Gesundheitswesen 2017; 79(08/09): 656-804
DOI: 10.1055/s-0037-1605796
Vorträge
Georg Thieme Verlag KG Stuttgart · New York

Accuracy estimation after model selection using bootstrapping: An application to clinical data

J Schöpe
1   Institute for Medical Biometry, Epidemiology and Medical Informatics, Saarland University, Campus Homburg, Homburg
,
A Bekhit
1   Institute for Medical Biometry, Epidemiology and Medical Informatics, Saarland University, Campus Homburg, Homburg
,
G Wagenpfeil
1   Institute for Medical Biometry, Epidemiology and Medical Informatics, Saarland University, Campus Homburg, Homburg
,
A Schneider
2   Institute for General Practice, University Medical Center Klinikum rechts der Isar, TUM, Munich
,
S Wagenpfeil
1   Institute for Medical Biometry, Epidemiology and Medical Informatics, Saarland University, Campus Homburg, Homburg
› Author Affiliations
Further Information

Publication History

Publication Date:
01 September 2017 (online)

 

Background:

Predictive modeling in conjunction with model selection are commonly used in clinical research.

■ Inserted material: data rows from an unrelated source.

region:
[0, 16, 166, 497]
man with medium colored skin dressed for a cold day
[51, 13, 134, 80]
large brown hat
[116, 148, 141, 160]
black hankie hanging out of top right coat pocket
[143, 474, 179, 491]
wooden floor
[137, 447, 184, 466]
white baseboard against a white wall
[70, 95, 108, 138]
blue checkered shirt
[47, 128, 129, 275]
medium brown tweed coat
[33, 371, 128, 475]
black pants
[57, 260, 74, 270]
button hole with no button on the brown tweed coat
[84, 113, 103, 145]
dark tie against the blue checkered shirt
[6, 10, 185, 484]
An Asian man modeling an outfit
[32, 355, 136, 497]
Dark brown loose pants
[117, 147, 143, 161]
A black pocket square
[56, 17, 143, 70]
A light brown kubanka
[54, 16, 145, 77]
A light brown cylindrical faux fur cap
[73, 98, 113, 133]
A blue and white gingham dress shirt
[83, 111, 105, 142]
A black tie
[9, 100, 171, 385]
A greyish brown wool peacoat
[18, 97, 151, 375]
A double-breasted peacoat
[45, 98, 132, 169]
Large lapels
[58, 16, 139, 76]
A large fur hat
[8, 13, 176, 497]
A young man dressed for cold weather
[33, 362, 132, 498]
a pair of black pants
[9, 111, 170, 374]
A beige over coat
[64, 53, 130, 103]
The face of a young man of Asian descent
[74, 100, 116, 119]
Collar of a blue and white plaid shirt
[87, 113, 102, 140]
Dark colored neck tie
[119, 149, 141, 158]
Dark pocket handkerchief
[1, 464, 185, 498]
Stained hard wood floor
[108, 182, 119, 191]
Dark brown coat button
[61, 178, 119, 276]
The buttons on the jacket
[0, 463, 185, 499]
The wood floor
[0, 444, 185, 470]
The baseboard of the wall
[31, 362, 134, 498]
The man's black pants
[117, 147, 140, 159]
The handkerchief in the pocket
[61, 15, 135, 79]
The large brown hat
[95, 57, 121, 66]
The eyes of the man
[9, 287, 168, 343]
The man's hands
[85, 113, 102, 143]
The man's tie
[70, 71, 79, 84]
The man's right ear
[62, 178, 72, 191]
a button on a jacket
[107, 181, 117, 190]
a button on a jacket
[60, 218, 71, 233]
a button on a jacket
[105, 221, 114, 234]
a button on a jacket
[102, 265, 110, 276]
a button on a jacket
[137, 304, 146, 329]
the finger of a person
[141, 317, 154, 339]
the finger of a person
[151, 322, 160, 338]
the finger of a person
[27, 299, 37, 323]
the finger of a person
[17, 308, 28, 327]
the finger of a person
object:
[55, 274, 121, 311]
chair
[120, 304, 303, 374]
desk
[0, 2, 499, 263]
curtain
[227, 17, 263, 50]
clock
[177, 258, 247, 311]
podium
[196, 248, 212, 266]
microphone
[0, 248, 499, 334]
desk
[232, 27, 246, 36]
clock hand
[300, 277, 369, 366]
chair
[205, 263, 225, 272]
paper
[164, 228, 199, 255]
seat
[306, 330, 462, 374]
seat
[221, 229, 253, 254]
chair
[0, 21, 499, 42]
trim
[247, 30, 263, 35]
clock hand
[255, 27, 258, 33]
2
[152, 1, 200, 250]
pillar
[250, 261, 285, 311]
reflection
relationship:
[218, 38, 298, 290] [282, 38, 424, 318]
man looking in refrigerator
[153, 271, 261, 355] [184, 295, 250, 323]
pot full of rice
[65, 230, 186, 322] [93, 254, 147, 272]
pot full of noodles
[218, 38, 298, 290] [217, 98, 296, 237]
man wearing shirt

However, uncertainty arising from model selection is not incorporated in classical theory of statistical inference. Accounting for model selection in statistical inference, Efron1 recently developed a formula to approximate standard errors of smoothed estimators derived from bagging2. Therefore, the primary aim of this study was to implement and evaluate Efron's approach in R with an application to clinical data.

Methods:

Clinical data was obtained from a previously published study3, which was designed to develop clinical prediction rules for diagnosing asthma in patients suspected of suffering from obstructive respiratory disease. Smoothed estimators from non-parametric bootstrap replicates of stepwise fitted binomial logistic regression models and their approximated standard errors using Efron's approach were compared with results obtained from the delta method. Additionally, practical properties in extreme case problems were assessed using results from simulations.

Findings and Discussion:

Findings and possible implications for penalized regression, especially L1-norm regularization, will be discussed.

References:

[1] Efron B. Estimation and accuracy after model selection. Journal of the American Statistical Association. 2014;109: 991 – 1007.

[2] Breiman L. Bagging predictors. Machine Learning. 1996;24: 123 – 140.

[3] Schneider A, Wagenpfeil G, Jörres RA, Wagenpfeil S. Influence of the practice setting on diagnostic prediction rules using FENO measurement in combination with clinical signs and symptoms of asthma. BMJ Open. 2015;5: e009676. doi: 10.1136/bmjopen-2015 – 009676.